◆ Problem to solve: Images should be left out, and everything else in the listing reproduced exactly.

◆ Data to examine:
BEGIN

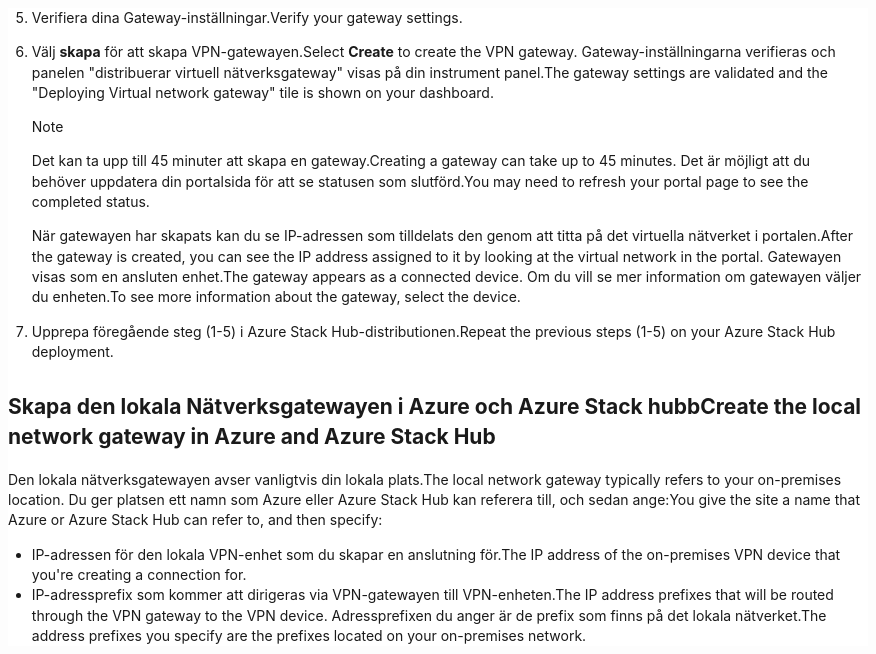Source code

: 5. <span data-ttu-id="1b8e6-235">Verifiera dina Gateway-inställningar.</span><span class="sxs-lookup"><span data-stu-id="1b8e6-235">Verify your gateway settings.</span></span>
6. <span data-ttu-id="1b8e6-236">Välj **skapa** för att skapa VPN-gatewayen.</span><span class="sxs-lookup"><span data-stu-id="1b8e6-236">Select **Create** to create the VPN gateway.</span></span> <span data-ttu-id="1b8e6-237">Gateway-inställningarna verifieras och panelen "distribuerar virtuell nätverksgateway" visas på din instrument panel.</span><span class="sxs-lookup"><span data-stu-id="1b8e6-237">The gateway settings are validated and the "Deploying Virtual network gateway" tile is shown on your dashboard.</span></span>

   >[!Note]
   ><span data-ttu-id="1b8e6-238">Det kan ta upp till 45 minuter att skapa en gateway.</span><span class="sxs-lookup"><span data-stu-id="1b8e6-238">Creating a gateway can take up to 45 minutes.</span></span> <span data-ttu-id="1b8e6-239">Det är möjligt att du behöver uppdatera din portalsida för att se statusen som slutförd.</span><span class="sxs-lookup"><span data-stu-id="1b8e6-239">You may need to refresh your portal page to see the completed status.</span></span>

    <span data-ttu-id="1b8e6-240">När gatewayen har skapats kan du se IP-adressen som tilldelats den genom att titta på det virtuella nätverket i portalen.</span><span class="sxs-lookup"><span data-stu-id="1b8e6-240">After the gateway is created, you can see the IP address assigned to it by looking at the virtual network in the portal.</span></span> <span data-ttu-id="1b8e6-241">Gatewayen visas som en ansluten enhet.</span><span class="sxs-lookup"><span data-stu-id="1b8e6-241">The gateway appears as a connected device.</span></span> <span data-ttu-id="1b8e6-242">Om du vill se mer information om gatewayen väljer du enheten.</span><span class="sxs-lookup"><span data-stu-id="1b8e6-242">To see more information about the gateway, select the device.</span></span>

7. <span data-ttu-id="1b8e6-243">Upprepa föregående steg (1-5) i Azure Stack Hub-distributionen.</span><span class="sxs-lookup"><span data-stu-id="1b8e6-243">Repeat the previous steps (1-5) on your Azure Stack Hub deployment.</span></span>

## <a name="create-the-local-network-gateway-in-azure-and-azure-stack-hub"></a><span data-ttu-id="1b8e6-244">Skapa den lokala Nätverksgatewayen i Azure och Azure Stack hubb</span><span class="sxs-lookup"><span data-stu-id="1b8e6-244">Create the local network gateway in Azure and Azure Stack Hub</span></span>

<span data-ttu-id="1b8e6-245">Den lokala nätverksgatewayen avser vanligtvis din lokala plats.</span><span class="sxs-lookup"><span data-stu-id="1b8e6-245">The local network gateway typically refers to your on-premises location.</span></span> <span data-ttu-id="1b8e6-246">Du ger platsen ett namn som Azure eller Azure Stack Hub kan referera till, och sedan ange:</span><span class="sxs-lookup"><span data-stu-id="1b8e6-246">You give the site a name that Azure or Azure Stack Hub can refer to, and then specify:</span></span>

- <span data-ttu-id="1b8e6-247">IP-adressen för den lokala VPN-enhet som du skapar en anslutning för.</span><span class="sxs-lookup"><span data-stu-id="1b8e6-247">The IP address of the on-premises VPN device that you're creating a connection for.</span></span>
- <span data-ttu-id="1b8e6-248">IP-adressprefix som kommer att dirigeras via VPN-gatewayen till VPN-enheten.</span><span class="sxs-lookup"><span data-stu-id="1b8e6-248">The IP address prefixes that will be routed through the VPN gateway to the VPN device.</span></span> <span data-ttu-id="1b8e6-249">Adressprefixen du anger är de prefix som finns på det lokala nätverket.</span><span class="sxs-lookup"><span data-stu-id="1b8e6-249">The address prefixes you specify are the prefixes located on your on-premises network.</span></span>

END

◆ Finished task:
Source code

: 5. <span data-ttu-id="1b8e6-235">Verifiera dina Gateway-inställningar.</span><span class="sxs-lookup"><span data-stu-id="1b8e6-235">Verify your gateway settings.</span></span>
6. <span data-ttu-id="1b8e6-236">Välj **skapa** för att skapa VPN-gatewayen.</span><span class="sxs-lookup"><span data-stu-id="1b8e6-236">Select **Create** to create the VPN gateway.</span></span> <span data-ttu-id="1b8e6-237">Gateway-inställningarna verifieras och panelen "distribuerar virtuell nätverksgateway" visas på din instrument panel.</span><span class="sxs-lookup"><span data-stu-id="1b8e6-237">The gateway settings are validated and the "Deploying Virtual network gateway" tile is shown on your dashboard.</span></span>

   >[!Note]
   ><span data-ttu-id="1b8e6-238">Det kan ta upp till 45 minuter att skapa en gateway.</span><span class="sxs-lookup"><span data-stu-id="1b8e6-238">Creating a gateway can take up to 45 minutes.</span></span> <span data-ttu-id="1b8e6-239">Det är möjligt att du behöver uppdatera din portalsida för att se statusen som slutförd.</span><span class="sxs-lookup"><span data-stu-id="1b8e6-239">You may need to refresh your portal page to see the completed status.</span></span>

    <span data-ttu-id="1b8e6-240">När gatewayen har skapats kan du se IP-adressen som tilldelats den genom att titta på det virtuella nätverket i portalen.</span><span class="sxs-lookup"><span data-stu-id="1b8e6-240">After the gateway is created, you can see the IP address assigned to it by looking at the virtual network in the portal.</span></span> <span data-ttu-id="1b8e6-241">Gatewayen visas som en ansluten enhet.</span><span class="sxs-lookup"><span data-stu-id="1b8e6-241">The gateway appears as a connected device.</span></span> <span data-ttu-id="1b8e6-242">Om du vill se mer information om gatewayen väljer du enheten.</span><span class="sxs-lookup"><span data-stu-id="1b8e6-242">To see more information about the gateway, select the device.</span></span>

7. <span data-ttu-id="1b8e6-243">Upprepa föregående steg (1-5) i Azure Stack Hub-distributionen.</span><span class="sxs-lookup"><span data-stu-id="1b8e6-243">Repeat the previous steps (1-5) on your Azure Stack Hub deployment.</span></span>

## <a name="create-the-local-network-gateway-in-azure-and-azure-stack-hub"></a><span data-ttu-id="1b8e6-244">Skapa den lokala Nätverksgatewayen i Azure och Azure Stack hubb</span><span class="sxs-lookup"><span data-stu-id="1b8e6-244">Create the local network gateway in Azure and Azure Stack Hub</span></span>

<span data-ttu-id="1b8e6-245">Den lokala nätverksgatewayen avser vanligtvis din lokala plats.</span><span class="sxs-lookup"><span data-stu-id="1b8e6-245">The local network gateway typically refers to your on-premises location.</span></span> <span data-ttu-id="1b8e6-246">Du ger platsen ett namn som Azure eller Azure Stack Hub kan referera till, och sedan ange:</span><span class="sxs-lookup"><span data-stu-id="1b8e6-246">You give the site a name that Azure or Azure Stack Hub can refer to, and then specify:</span></span>

- <span data-ttu-id="1b8e6-247">IP-adressen för den lokala VPN-enhet som du skapar en anslutning för.</span><span class="sxs-lookup"><span data-stu-id="1b8e6-247">The IP address of the on-premises VPN device that you're creating a connection for.</span></span>
- <span data-ttu-id="1b8e6-248">IP-adressprefix som kommer att dirigeras via VPN-gatewayen till VPN-enheten.</span><span class="sxs-lookup"><span data-stu-id="1b8e6-248">The IP address prefixes that will be routed through the VPN gateway to the VPN device.</span></span> <span data-ttu-id="1b8e6-249">Adressprefixen du anger är de prefix som finns på det lokala nätverket.</span><span class="sxs-lookup"><span data-stu-id="1b8e6-249">The address prefixes you specify are the prefixes located on your on-premises network.</span></span>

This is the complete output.